A escassez de investimentos de longo prazo dificulta a manutenção de deep techs (empresas baseadas em ciência e tecnologia de ponta) no Brasil, acrescentou Paulo Renato, gerente de inovação do Sebrae Nacional. “Poucos arriscam nesse segmento porque é um capital de risco. Recursos humanos qualificados é um outro desafio, além de regulamentação.”

Também falta integração entre os sistemas de fomento, apontou. “Entre um edital estadual e outro nacional, pode se passar um ano, tempo suficiente para inviabilizar uma pesquisa.”
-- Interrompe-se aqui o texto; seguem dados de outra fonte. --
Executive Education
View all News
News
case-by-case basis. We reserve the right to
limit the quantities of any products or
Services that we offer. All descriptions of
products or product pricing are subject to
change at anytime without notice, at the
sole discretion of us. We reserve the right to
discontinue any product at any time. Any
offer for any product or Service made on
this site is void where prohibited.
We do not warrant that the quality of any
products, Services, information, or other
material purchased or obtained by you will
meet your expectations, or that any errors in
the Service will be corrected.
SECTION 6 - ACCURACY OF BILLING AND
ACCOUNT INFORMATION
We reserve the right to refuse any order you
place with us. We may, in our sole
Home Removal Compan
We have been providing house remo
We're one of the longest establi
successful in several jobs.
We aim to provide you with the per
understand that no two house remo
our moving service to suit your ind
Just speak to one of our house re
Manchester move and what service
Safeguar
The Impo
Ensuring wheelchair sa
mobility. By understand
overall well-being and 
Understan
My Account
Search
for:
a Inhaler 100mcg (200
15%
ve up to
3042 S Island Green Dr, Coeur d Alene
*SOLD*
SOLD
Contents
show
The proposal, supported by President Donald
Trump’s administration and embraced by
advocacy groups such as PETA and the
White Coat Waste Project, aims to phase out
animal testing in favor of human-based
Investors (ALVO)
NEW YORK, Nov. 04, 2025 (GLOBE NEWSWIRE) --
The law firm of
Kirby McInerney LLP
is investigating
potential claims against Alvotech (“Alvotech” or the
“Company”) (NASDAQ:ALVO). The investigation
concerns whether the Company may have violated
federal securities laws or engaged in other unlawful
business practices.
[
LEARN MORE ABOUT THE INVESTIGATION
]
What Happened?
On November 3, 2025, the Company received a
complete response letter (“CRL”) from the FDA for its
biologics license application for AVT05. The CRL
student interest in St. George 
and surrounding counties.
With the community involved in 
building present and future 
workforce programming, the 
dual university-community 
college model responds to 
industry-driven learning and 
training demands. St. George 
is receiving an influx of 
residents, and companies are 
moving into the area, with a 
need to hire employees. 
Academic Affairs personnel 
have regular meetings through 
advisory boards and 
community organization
O setor de saúde e bem-estar é o segundo com mais startups apoiadas pelo Sebrae, atrás apenas do de tecnologia da informação. São empresas que desenvolvem desde aplicativos simples de gestão até novos fármacos no Norte do país. “Estamos criando um grande exército de pequenas empresas inovadoras que podem ajudar muito na melhoria do serviço de saúde no Brasil”, afirmou Renato.

Marco Bego, diretor executivo do InovaHC (hub de inovação da Faculdade de Medicina da Universidade de São Paulo), chamou a atenção para um paradoxo.
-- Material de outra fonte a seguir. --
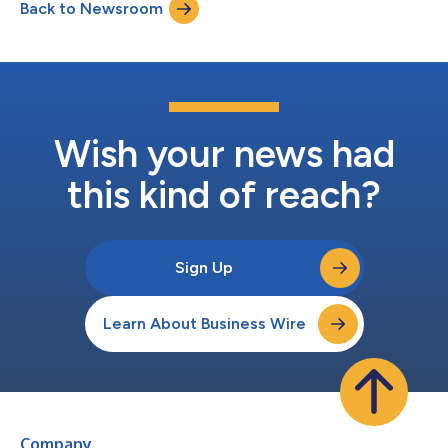
Back to Newsroom
Wish your news had
this kind of reach?
Sign Up
Learn About Business Wire
Company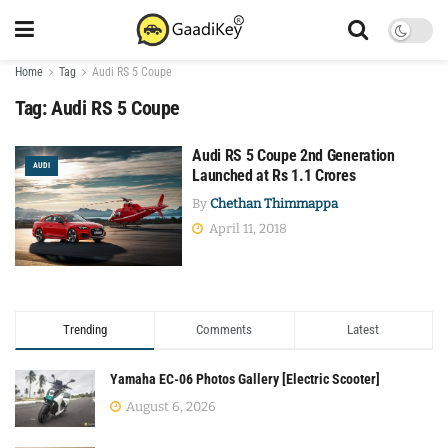
Home
Tag
Audi RS 5 Coupe
Tag:
Audi RS 5 Coupe
Audi RS 5 Coupe 2nd Generation
AUDI
Launched at Rs 1.1 Crores
By
Chethan Thimmappa
April 11, 2018
Trending
Comments
Latest
Yamaha EC-06 Photos Gallery [Electric Scooter]
August 6, 2026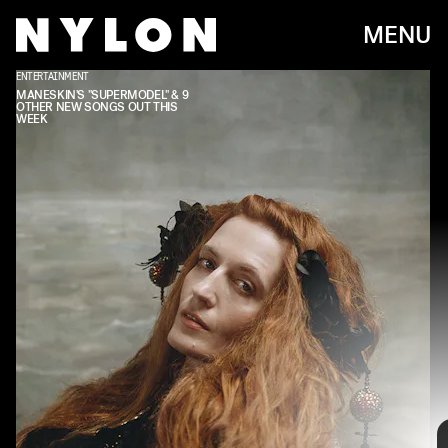
MENU
ENTERTAINMENT
MANESKIN'S "SUPERMODEL" & 9
OTHER NEW SONGS OUT THIS
WEEK
Every week, we bring you
#
SOUNDCHECK — your
destination for the
best new music
that hit the
web over the course of the week. Because you
should always be prepared when someone passes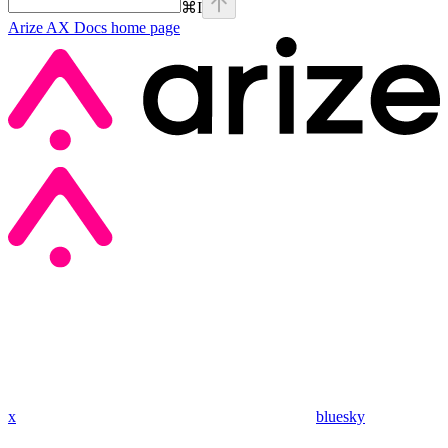
⌘
I
Arize AX Docs
home page
x
bluesky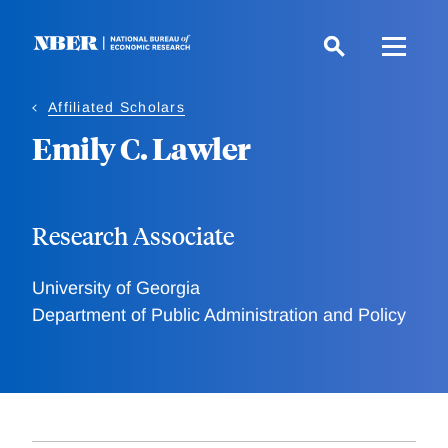
Skip
to
main
content
Affiliated Scholars
Emily C. Lawler
Research Associate
University of Georgia
Department of Public Administration and Policy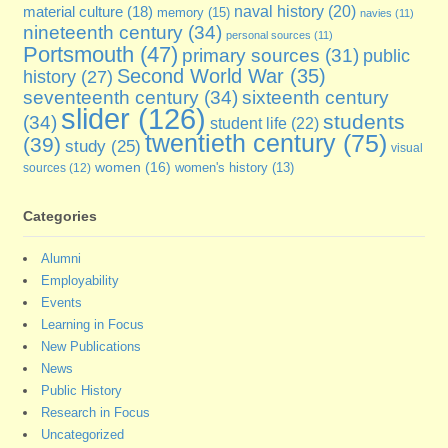
naval history
(20)
material culture
(18)
memory
(15)
navies
(11)
nineteenth century
(34)
personal sources
(11)
Portsmouth
(47)
primary sources
(31)
public
Second World War
(35)
history
(27)
seventeenth century
(34)
sixteenth century
slider
(126)
students
(34)
student life
(22)
twentieth century
(75)
(39)
study
(25)
visual
women
(16)
sources
(12)
women's history
(13)
Categories
Alumni
Employability
Events
Learning in Focus
New Publications
News
Public History
Research in Focus
Uncategorized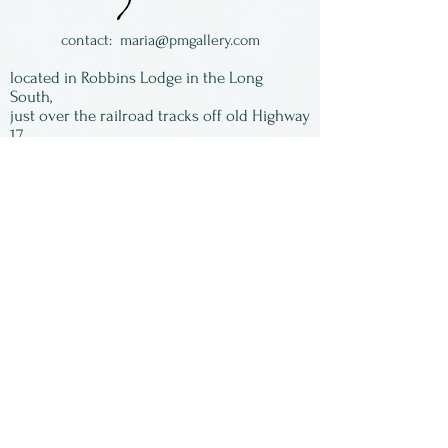
individually by Linda
Spackman of New Mexico,
contact:
maria@pmgallery.com
who is now a highly revered
located in Robbins Lodge in the Long
yoga instructor and retired
South,
just over the railroad tracks off old Highway
from glass work.
17
Subscribe to our
newsletter:
First Name
Last Name
Email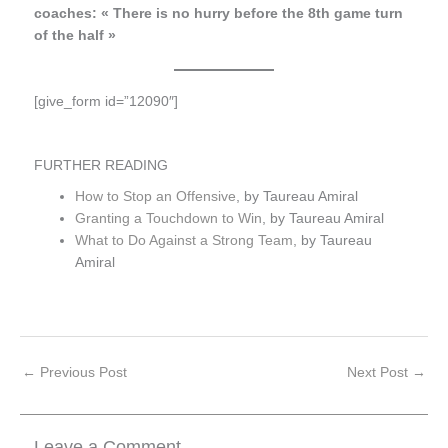
coaches: « There is no hurry before the 8th game turn
of the half »
[give_form id=”12090″]
FURTHER READING
How to Stop an Offensive
, by Taureau Amiral
Granting a Touchdown to Win
, by Taureau Amiral
What to Do Against a Strong Team
, by Taureau
Amiral
←
Previous Post
Next Post
→
Leave a Comment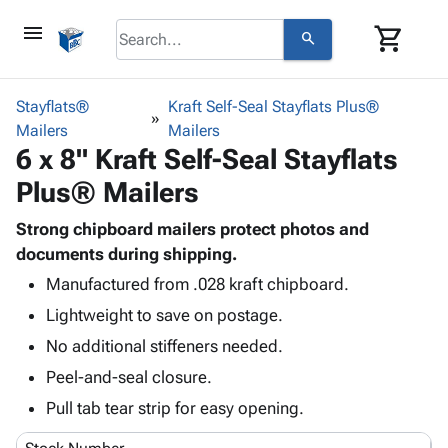
menu
shopping_cart
search
browse
keyboard_arrow_down
Category
Stayflats®
Kraft Self-Seal Stayflats Plus®
keyboard_arrow_down
Mailers
Corrugated
Mailers
6 x 8" Kraft Self-Seal Stayflats
Poly
keyboard_arrow_down
Bins,
Products
Plus® Mailers
Shelving
Adhesives
&
Bags
& Tape
Strong chipboard mailers protect photos and
Storage
-
Protective
documents during shipping.
keyboard_arrow_down
Boxes -
Poly
Packaging
Corrugated
Shrink
Manufactured from .028 kraft chipboard.
Shipping
keyboard_arrow_down
Boxes
Film
Bubble,
Lightweight to save on postage.
Supplies
-
Stretch
Foam &
No additional stiffeners needed.
ID &
keyboard_arrow_down
Mailers
Film
Cushioning
Chipboard
Marking
Peel-and-seal closure.
Envelopes
Cartons
Operating
keyboard_arrow_down
& Mailers
Edge
Labels
Pull tab tear strip for easy opening.
Supplies
Mailing
Protectors
Markers
Featured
“As dificuldades de inovar em saúde são enormes, porque é um setor regulado, fechado. Mas talvez seja uma das áreas em que mais precisamos inovar. Existe uma tripla carga de doenças infecciosas, crônicas e ligadas ao envelhecimento da população. É um sistema que vive pressionado e a gente precisa achar alternativas.”

Inovar, para Bego, não é só desenvolver novas drogas, mas transformar serviços e jornadas, digitalizar processos e conectar diferentes setores.

Ele apontou especialmente a necessidade de avançar no compartilhamento e integração de dados dos pacientes. “Temos tentado nos conectar com outras indústrias, como o sistema bancário, que é super-resiliente.”

Apesar dos desafios, Bego destacou também os avanços. “Evoluímos muito. No início, precisávamos explicar o que era inovação. Hoje, discutimos como fazê-la melhor.”